> **Exercise instructions**
Reproduce the PS2 online thread from "OK bad news, i" to "haven't a clue!", updating each instance of "UPnP" to "Universal Plug and Play".

> **Passage for review**
***

# PS2 Online



## Greerere (Aug 17, 2007)

Hi,

I have a PS2 with network adapter setup to my router (D-Link DSL-G624M) and for some reason i can't play online.

I know that the hardware setup is correct as I had it working before on a different router (But that blew up) so it must be something to do with the router config. 
When I run the network disc test thing it passes them all.
I have really know idea though what is wrong can someone please help me. 
Also it lets me log onto DNAS and everthing just not the actual game. so maybe it lets the information go to it just doesnt send it back to the ps2.

Thanks

Greerere

P.S if you need any information just ask me.:tongue:
Also I dont know if this is in the right forum so can mod move it if not.


----------



## Van Hel Singh (Jul 24, 2006)

I think your router is blocking PS2 incoming connections. Go to your browser and type in 192.168.1.1. Then you should be prompted to type in a username and password. By default both password and username are admin. Click on the advanced tab. Go to firewall and disable it. Try connecting with your PS2 now. If that doesn't work then go back onto the Dlink page (192.168.1.1) and try to enable UPnP. I don't have a dlink so I don't know how to do this. If that still doesn't work, then follow this link and open the correct ports, read everything on this page: http://portforward.com/english/routers/port_forwarding/Dlink/DSL-G624M/PlayStation_Network.htm . Finally, if this doesn't work either, you will have to put your PS2 into a DMZ. Which can be found in the advanced tab on the side. However, DMZ is a last step.


----------



## Greerere (Aug 17, 2007)

OK then i will try that,
BTW.
I have already disabled my firewall, and I have really know idea on how to set it in the DMZ as everytime I connect it the router the IP changes!


----------



## Greerere (Aug 17, 2007)

OK bad news, i enabled the UPnP that doesnt work, gonna test the ports


----------



## Greerere (Aug 17, 2007)

Erm this may stupid but how on earth do you do static routing on the D-Link as I haven't a clue!
Also it says the virtual server should be
192.168.0.*
Should the 0 be 0 or should it be 1?
Thanks
Greerere


----------



## Van Hel Singh (Jul 24, 2006)

Try this:
http://portforward.com/networking/staticip.htm


----------



## Greerere (Aug 17, 2007)

OK absolutly nothing works, i've enable the UPnP, nope, opened the all the ports, nope, put it in DMZ, nope, nothing works.

There is one thing though, the firewall is disable certain ports and the one entry that always make me wonder

Deny Default Deny Both, 0.0.0.0-255.255.255.255 LAN, 0.0.0.0-255.255.255.255 Any 0-65535 
And i cant disable that one so maybe its that stopping it, if so do you know how i can stop it doing that.


----------



## Van Hel Singh (Jul 24, 2006)

I'm sorry but I have no idea, perhaps if you connect your PS2 into your computer (if even possible) and then enable ICS (Internet connection sharing).


----------



## Greerere (Aug 17, 2007)

Ok thx for your help.


----------



## ebackhus (Apr 21, 2005)

Enter 192.168.0.1 on a computer that is on the same network as your PS2. The user name is admin and there is no password. Click on the DHCP button on the left and look for the PS2 in the list. You can set the IP for it to be static on the router which will help with connection issues. Furthermore, you can set the PS2 to be a DMZ device with that static IP.

***

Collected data
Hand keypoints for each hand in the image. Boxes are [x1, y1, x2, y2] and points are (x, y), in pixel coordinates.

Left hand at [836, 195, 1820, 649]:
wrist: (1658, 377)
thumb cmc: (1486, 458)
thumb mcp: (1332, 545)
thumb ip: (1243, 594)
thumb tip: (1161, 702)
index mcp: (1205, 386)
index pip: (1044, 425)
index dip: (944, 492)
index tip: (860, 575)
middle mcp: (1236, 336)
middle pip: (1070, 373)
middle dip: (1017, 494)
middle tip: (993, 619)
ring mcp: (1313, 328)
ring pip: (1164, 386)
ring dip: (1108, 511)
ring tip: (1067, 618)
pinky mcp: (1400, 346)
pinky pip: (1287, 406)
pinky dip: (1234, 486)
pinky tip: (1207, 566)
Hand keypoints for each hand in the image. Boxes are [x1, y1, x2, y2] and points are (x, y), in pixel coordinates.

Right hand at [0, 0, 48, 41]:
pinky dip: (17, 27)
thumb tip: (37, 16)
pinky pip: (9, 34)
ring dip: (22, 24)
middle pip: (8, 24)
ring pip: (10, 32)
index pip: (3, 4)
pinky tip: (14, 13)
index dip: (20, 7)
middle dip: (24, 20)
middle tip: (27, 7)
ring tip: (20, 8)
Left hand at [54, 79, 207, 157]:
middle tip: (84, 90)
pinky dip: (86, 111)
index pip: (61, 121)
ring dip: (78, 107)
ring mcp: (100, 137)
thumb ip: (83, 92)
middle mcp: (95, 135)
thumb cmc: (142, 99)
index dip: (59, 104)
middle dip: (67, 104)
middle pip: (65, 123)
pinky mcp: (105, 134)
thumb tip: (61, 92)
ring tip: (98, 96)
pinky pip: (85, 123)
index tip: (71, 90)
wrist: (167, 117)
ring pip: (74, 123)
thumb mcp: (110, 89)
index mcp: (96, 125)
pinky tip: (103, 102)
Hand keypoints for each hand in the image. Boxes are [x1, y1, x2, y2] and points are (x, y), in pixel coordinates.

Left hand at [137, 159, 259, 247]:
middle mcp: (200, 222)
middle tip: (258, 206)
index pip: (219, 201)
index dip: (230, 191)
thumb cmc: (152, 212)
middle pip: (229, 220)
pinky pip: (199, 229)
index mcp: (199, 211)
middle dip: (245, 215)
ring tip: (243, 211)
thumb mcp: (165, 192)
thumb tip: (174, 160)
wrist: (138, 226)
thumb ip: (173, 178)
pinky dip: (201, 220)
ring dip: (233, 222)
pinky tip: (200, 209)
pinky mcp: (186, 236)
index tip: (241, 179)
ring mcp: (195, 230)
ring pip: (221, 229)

***

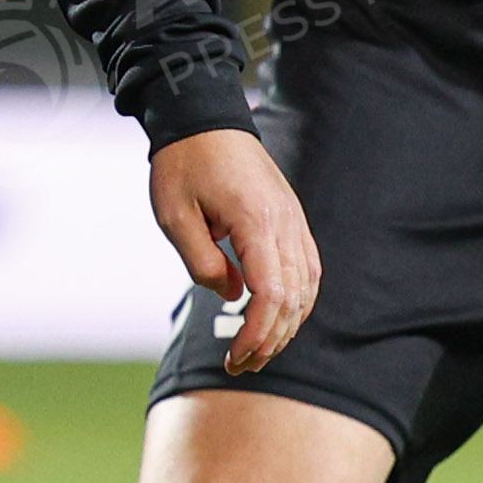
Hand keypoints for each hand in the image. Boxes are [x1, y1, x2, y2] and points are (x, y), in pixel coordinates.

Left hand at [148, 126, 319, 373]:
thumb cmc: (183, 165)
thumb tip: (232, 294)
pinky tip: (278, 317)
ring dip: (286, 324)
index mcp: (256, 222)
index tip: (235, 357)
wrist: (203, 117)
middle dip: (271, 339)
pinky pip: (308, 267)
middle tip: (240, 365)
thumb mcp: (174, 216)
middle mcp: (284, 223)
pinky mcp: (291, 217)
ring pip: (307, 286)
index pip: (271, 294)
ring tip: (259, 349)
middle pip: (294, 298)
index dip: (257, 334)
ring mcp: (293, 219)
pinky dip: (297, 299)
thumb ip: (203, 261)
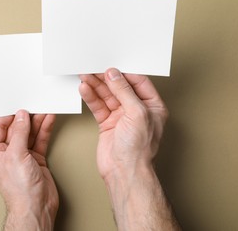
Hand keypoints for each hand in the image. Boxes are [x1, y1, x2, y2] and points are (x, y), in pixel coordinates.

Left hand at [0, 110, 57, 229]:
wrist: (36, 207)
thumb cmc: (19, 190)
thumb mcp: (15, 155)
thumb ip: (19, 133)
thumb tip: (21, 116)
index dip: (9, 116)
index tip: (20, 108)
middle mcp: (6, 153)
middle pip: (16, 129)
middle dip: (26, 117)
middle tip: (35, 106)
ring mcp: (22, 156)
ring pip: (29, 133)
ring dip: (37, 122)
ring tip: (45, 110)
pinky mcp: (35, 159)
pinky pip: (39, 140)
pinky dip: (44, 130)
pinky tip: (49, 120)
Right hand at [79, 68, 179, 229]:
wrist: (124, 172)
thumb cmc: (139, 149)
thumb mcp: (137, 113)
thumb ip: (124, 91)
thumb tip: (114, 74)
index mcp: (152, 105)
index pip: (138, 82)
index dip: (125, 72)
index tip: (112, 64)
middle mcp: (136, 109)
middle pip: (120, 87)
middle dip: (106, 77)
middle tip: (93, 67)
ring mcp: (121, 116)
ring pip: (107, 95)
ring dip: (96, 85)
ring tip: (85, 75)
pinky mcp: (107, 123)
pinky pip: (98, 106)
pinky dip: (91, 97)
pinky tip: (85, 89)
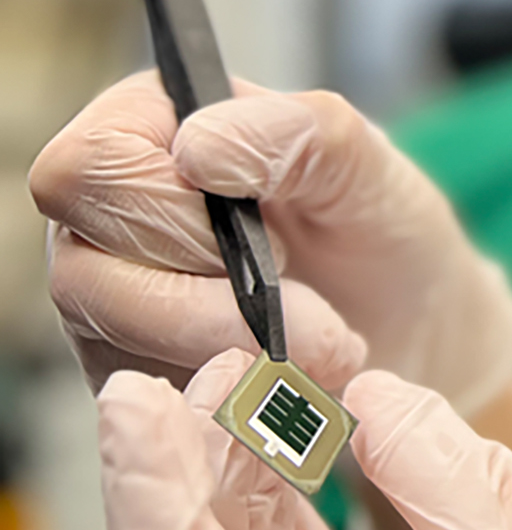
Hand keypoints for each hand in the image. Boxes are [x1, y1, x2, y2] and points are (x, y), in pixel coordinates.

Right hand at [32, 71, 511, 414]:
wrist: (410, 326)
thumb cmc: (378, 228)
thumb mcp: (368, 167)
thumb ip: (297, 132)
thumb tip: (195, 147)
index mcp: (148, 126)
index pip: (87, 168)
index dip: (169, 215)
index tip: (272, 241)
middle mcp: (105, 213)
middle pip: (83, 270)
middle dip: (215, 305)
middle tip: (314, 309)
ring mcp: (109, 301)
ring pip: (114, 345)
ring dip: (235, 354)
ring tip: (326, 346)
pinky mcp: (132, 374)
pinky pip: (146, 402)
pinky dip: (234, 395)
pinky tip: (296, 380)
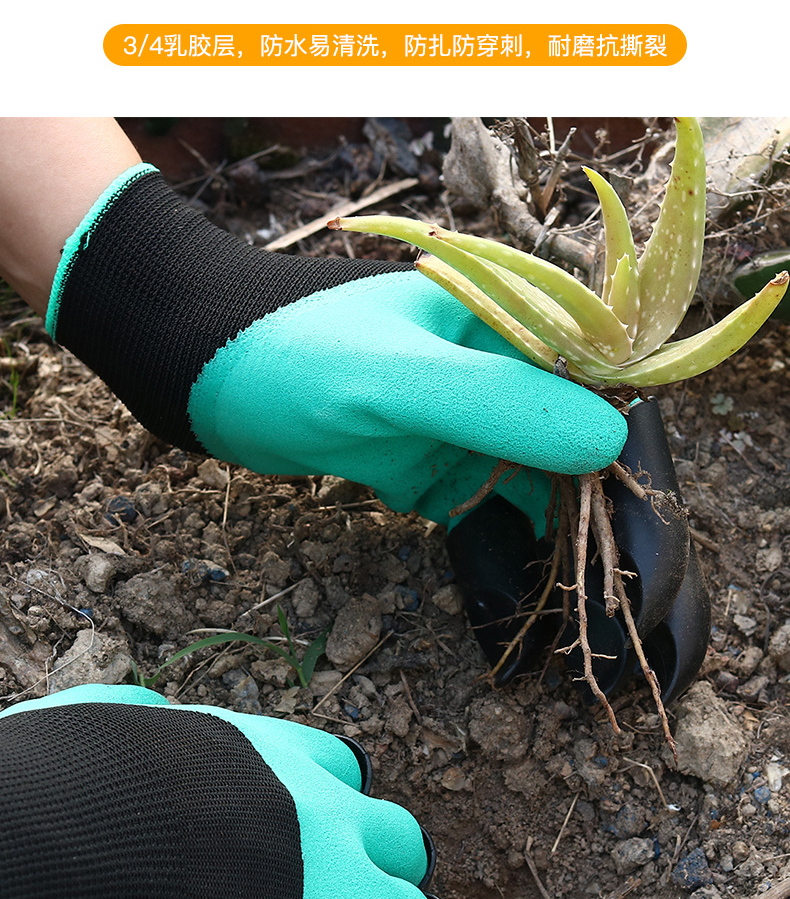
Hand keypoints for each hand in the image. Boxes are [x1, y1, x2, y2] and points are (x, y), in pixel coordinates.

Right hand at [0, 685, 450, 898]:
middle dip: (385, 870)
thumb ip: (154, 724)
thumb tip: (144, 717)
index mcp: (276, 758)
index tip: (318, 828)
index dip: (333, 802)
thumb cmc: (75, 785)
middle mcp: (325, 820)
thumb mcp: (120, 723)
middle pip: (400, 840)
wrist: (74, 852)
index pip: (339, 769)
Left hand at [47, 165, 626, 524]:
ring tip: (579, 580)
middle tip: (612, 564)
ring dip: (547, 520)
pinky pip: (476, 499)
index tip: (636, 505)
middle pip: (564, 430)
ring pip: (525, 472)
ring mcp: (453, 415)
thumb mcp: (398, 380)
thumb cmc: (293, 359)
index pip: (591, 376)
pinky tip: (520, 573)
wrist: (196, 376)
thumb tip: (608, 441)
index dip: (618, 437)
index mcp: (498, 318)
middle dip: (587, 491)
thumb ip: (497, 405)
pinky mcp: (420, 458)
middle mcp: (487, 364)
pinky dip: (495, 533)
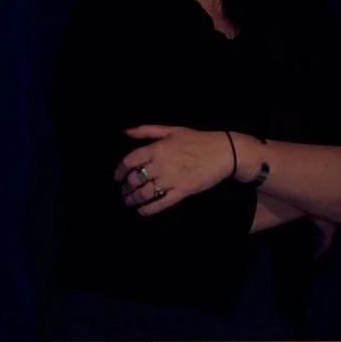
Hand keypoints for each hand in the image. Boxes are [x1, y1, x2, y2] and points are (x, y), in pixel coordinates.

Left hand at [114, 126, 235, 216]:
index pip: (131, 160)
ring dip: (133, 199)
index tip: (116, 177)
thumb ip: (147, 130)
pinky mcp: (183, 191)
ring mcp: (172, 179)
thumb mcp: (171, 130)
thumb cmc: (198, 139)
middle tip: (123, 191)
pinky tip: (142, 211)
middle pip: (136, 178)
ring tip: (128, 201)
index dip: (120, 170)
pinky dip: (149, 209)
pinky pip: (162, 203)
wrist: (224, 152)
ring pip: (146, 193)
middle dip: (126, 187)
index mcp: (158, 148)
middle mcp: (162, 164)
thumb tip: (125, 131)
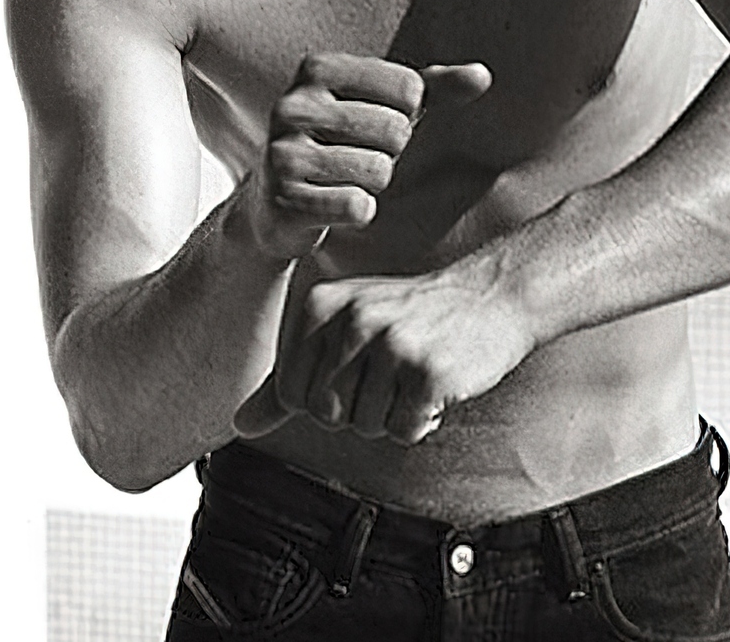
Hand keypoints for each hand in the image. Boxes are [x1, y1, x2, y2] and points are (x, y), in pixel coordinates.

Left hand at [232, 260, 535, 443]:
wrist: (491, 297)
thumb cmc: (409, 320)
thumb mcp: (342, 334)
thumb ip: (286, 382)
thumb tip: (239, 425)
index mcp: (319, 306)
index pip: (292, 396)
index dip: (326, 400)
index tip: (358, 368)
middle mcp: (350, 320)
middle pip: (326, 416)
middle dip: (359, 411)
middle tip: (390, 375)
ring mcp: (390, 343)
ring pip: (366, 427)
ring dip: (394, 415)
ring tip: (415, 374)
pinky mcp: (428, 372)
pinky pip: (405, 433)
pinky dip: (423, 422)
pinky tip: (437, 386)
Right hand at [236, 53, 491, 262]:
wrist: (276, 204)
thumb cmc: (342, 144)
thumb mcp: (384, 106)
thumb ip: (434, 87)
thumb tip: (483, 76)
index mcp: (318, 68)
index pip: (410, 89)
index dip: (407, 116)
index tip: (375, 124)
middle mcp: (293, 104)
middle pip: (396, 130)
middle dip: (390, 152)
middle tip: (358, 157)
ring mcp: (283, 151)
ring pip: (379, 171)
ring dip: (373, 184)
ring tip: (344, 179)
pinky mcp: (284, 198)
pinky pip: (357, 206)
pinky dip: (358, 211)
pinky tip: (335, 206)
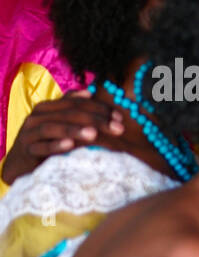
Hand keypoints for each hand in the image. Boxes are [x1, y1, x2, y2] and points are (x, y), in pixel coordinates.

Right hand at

***

> **Solved problem**
OK bad news, i enabled the Universal Plug and Play that doesnt work, gonna test the ports


----------



## Greerere (Aug 17, 2007)

Erm this may stupid but how on earth do you do static routing on the D-Link as I haven't a clue!